Меня неотвязно преследовал вопрос о том, как время ткет свою ткань и укладывает ее в складки и сгибы так, что неизменно встречается само с со­бой; я завороженно смотрел в книгу на рисунок бу­лавки из бронзового века, поражаясь простоте ее формы, не изменившейся за тысячи лет. Я смот­рел на окаменевшие останки криноидей — морских лилий, которые выглядели, как выгравиро­ванное в скале ночное небо. Атос говорил:

— Порой я не могу смотреть тебе в глаза; ты как дом после пожара — внутри все выгорело, а каркас стен чудом уцелел.

Я разглядывал рисунки доисторических ми­сок, ложек, гребней. Вернуться назад на год или на два было немыслимо, абсурдно. Перенестись в прошлое на тысячелетия — ну, это... проще про­стого.

Атос не понимал, что, замешкавшись в две­рях, я пропускаю вперед Беллу, хочу быть уверен, что она не осталась позади в одиночестве. Я медлю с едой, потому что повторяю про себя как заклина­ние: «Кусочек мне, кусочек тебе, а еще кусочек Белле».

— Яков, ты очень медленно ешь, у тебя мане­ры аристократа.

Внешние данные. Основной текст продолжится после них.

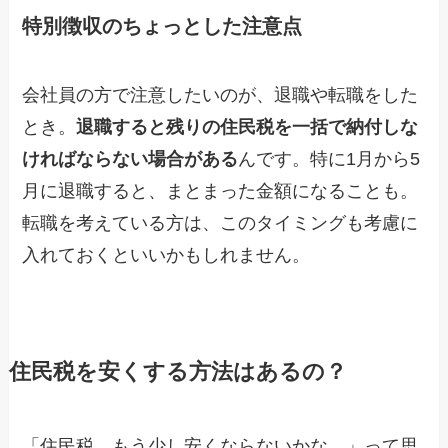
特別徴収のちょっとした注意点
会社員の方で注意したいのが、退職や転職をした
とき。
退職すると残りの住民税を一括で納付しな
ければならない場合がある
んです。特に1月から5
月に退職すると、まとまった金額になることも。
転職を考えている方は、このタイミングも考慮に
入れておくといいかもしれません。
住民税を安くする方法はあるの？
「住民税、もう少し安くならないかな…」って思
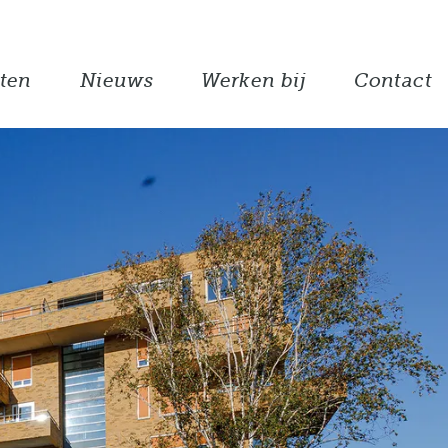
ten
Nieuws
Werken bij
Contact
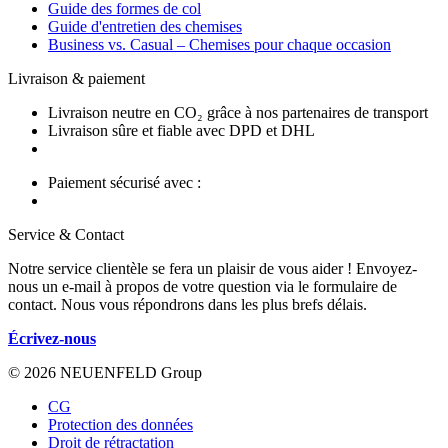
Guide des formes de col
Guide d'entretien des chemises
Business vs. Casual – Chemises pour chaque occasion
Livraison & paiement
Livraison neutre en CO₂ grâce à nos partenaires de transport
Livraison sûre et fiable avec DPD et DHL
Paiement sécurisé avec :
Service & Contact
Notre service clientèle se fera un plaisir de vous aider ! Envoyez-
nous un e-mail à propos de votre question via le formulaire de
contact. Nous vous répondrons dans les plus brefs délais.
Écrivez-nous
© 2026 NEUENFELD Group
CG
Protection des données
Droit de rétractation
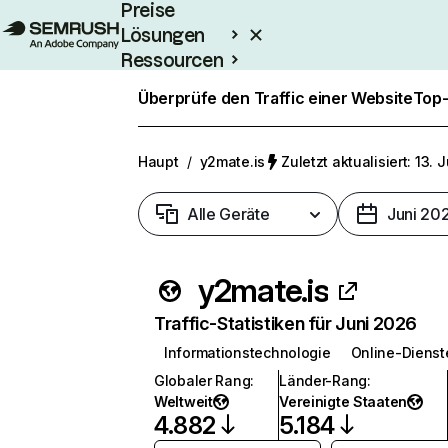
Preise
Lösungen
Ressourcen
Enterprise
Überprüfe den Traffic einer Website
Top-
Haupt
/
y2mate.is
Zuletzt aktualisiert: 13. 
Alle Geräte
Juni 20
y2mate.is
Traffic-Statistiken für Juni 2026
Informationstechnologie
Online-Dienst
Globaler Rang
:
Länder-Rang
:
Weltweit
Vereinigte Staaten
4.882
5.184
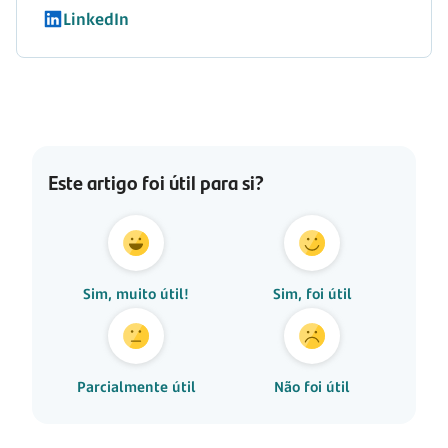
LinkedIn
Este artigo foi útil para si?
Sim, muito útil!
Sim, foi útil
Parcialmente útil
Não foi útil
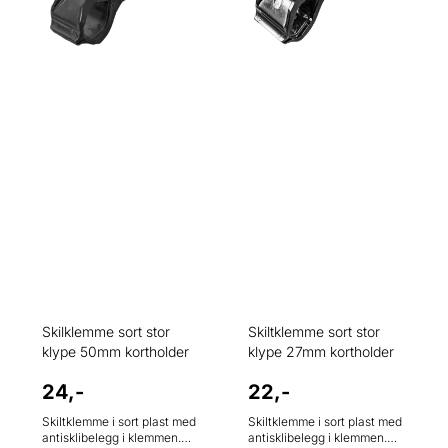
Skilklemme sort stor
Skiltklemme sort stor
klype 50mm kortholder
klype 27mm kortholder
24,-
22,-
Skiltklemme i sort plast med
Skiltklemme i sort plast med
antisklibelegg i klemmen.
antisklibelegg i klemmen.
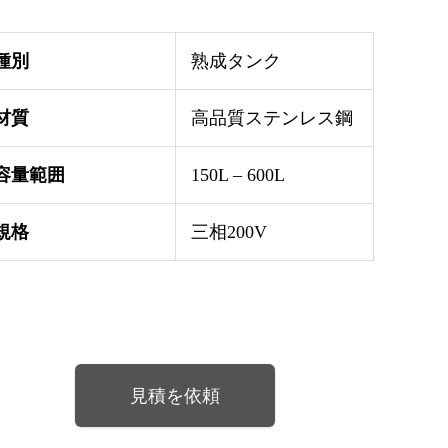
種別
熟成タンク
材質
高品質ステンレス鋼
容量範囲
150L – 600L
規格
三相200V
見積を依頼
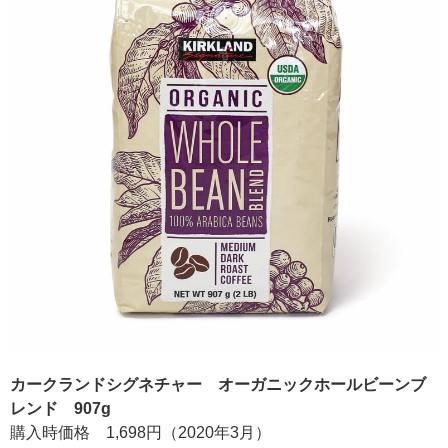
カークランドシグネチャー オーガニックホールビーンブ
レンド 907g
購入時価格 1,698円（2020年3月）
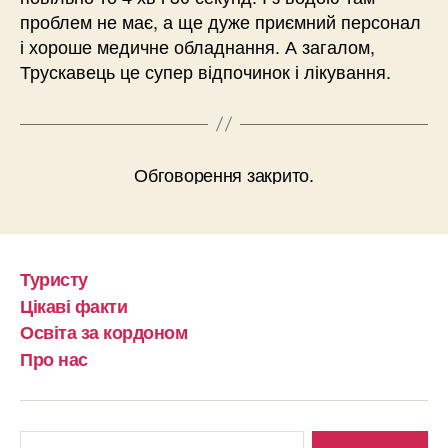
проблем не має, а ще дуже приємний персонал
і хороше медичне обладнання. А загалом,
Трускавець це супер відпочинок і лікування.
Обговорення закрито.
Туристу
Цікаві факти
Освіта за кордоном
Про нас
Шукати:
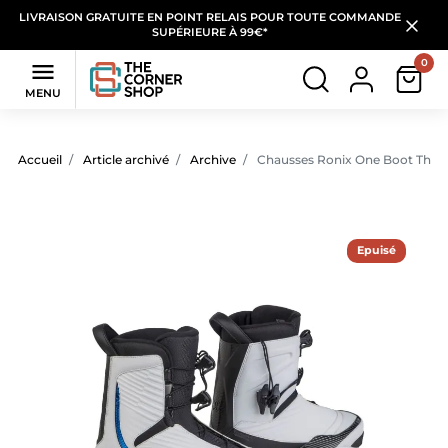
LIVRAISON GRATUITE EN POINT RELAIS POUR TOUTE COMMANDE
SUPÉRIEURE À 99€*
0

MENU
Accueil
Article archivé
Archive
Chausses Ronix One Boot Thro
Epuisé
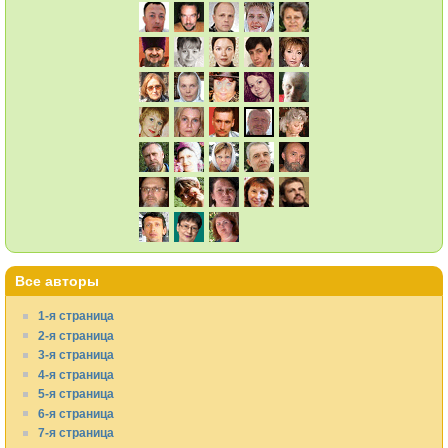
Все авторы
1-я страница
2-я страница
3-я страница
4-я страница
5-я страница
6-я страница
7-я страница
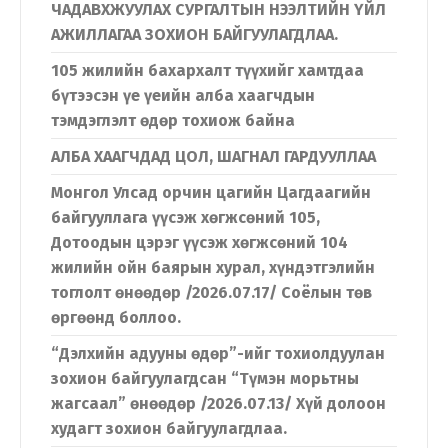
ЧАДАВХЖУУЛАХ СУРГАЛТЫН НЭЭЛТИЙН ҮЙЛ
АЖИЛЛАГАА ЗОХИОН БАЙГУУЛАГДЛАА.
105 жилийн бахархалт түүхийг хамтдаа
бүтээсэн үе үеийн алба хаагчдын
тэмдэглэлт өдөр тохиож байна
АЛБА ХААГЧДАД ЦОЛ, ШАГНАЛ ГАРДУУЛЛАА
Монгол Улсад орчин цагийн Цагдаагийн
байгууллага үүсэж хөгжсөний 105,
Дотоодын цэрэг үүсэж хөгжсөний 104
жилийн ойн баярын хурал, хүндэтгэлийн
тоглолт өнөөдөр /2026.07.17/ Соёлын төв
өргөөнд боллоо.
“Дэлхийн адууны өдөр”-ийг тохиолдуулан
зохион байгуулагдсан “Түмэн морьтны
жагсаал” өнөөдөр /2026.07.13/ Хүй долоон
худагт зохион байгуулагдлаа.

Просыпаясь во тьме по ночам, я слышал ря­дом ее дыхание или тихое пение и отчасти успо­каивался, отчасти ужасался тому, что ухо мое прижато к тонкой стенке, разделяющей живых и мертвых, этой вибрирующей между нами хруп­кой мембране. Я всюду ощущал ее присутствие, я знал, что пустота комнат в свете дня обманчи­ва. Я чувствовал прикосновения сестры к спине, плечам, волосам. Я оборачивался, хотел взгля­нуть на нее, чтобы убедиться в ее присутствии, увидеть, смотрит ли она на меня, хранит ли как ангел-хранитель, зная, что, если чему-то сужде­но со мной случиться, она все равно не сможет этого предотвратить. Она смотрит на меня участливо и заботливо, но с другой стороны прозрач­ной, как паутинка, стены.

Дом Атоса стоял на отшибе, к нему вел крутой подъем. Хоть мы издали могли заметить любого, кто к нам поднимался, нас тоже могли увидеть. Идти до города надо было пару часов. Атос проде­лывал этот путь несколько раз в месяц. Когда его не было, я замирал, весь превращался в слух. Если кто-то взбирался на холм, я прятался в матрос­ском сундуке с высокой изогнутой крышкой; а ког­да вылезал из него, мне казалось, я вылез не весь — какая-то часть меня осталась в сундуке.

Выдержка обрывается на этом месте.